TASK DIRECTIONS: Every entry should be returned unchanged, with the pictures omitted.

EXTRACTED DATA:
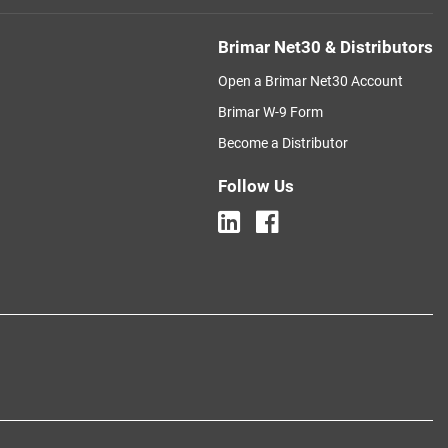
Brimar Net30 & Distributors
Open a Brimar Net30 Account
Brimar W-9 Form
Become a Distributor
Follow Us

SOLUTION TO THIS EXERCISE:
Brimar Net30 & Distributors
Open a Brimar Net30 Account
Brimar W-9 Form
Become a Distributor
Follow Us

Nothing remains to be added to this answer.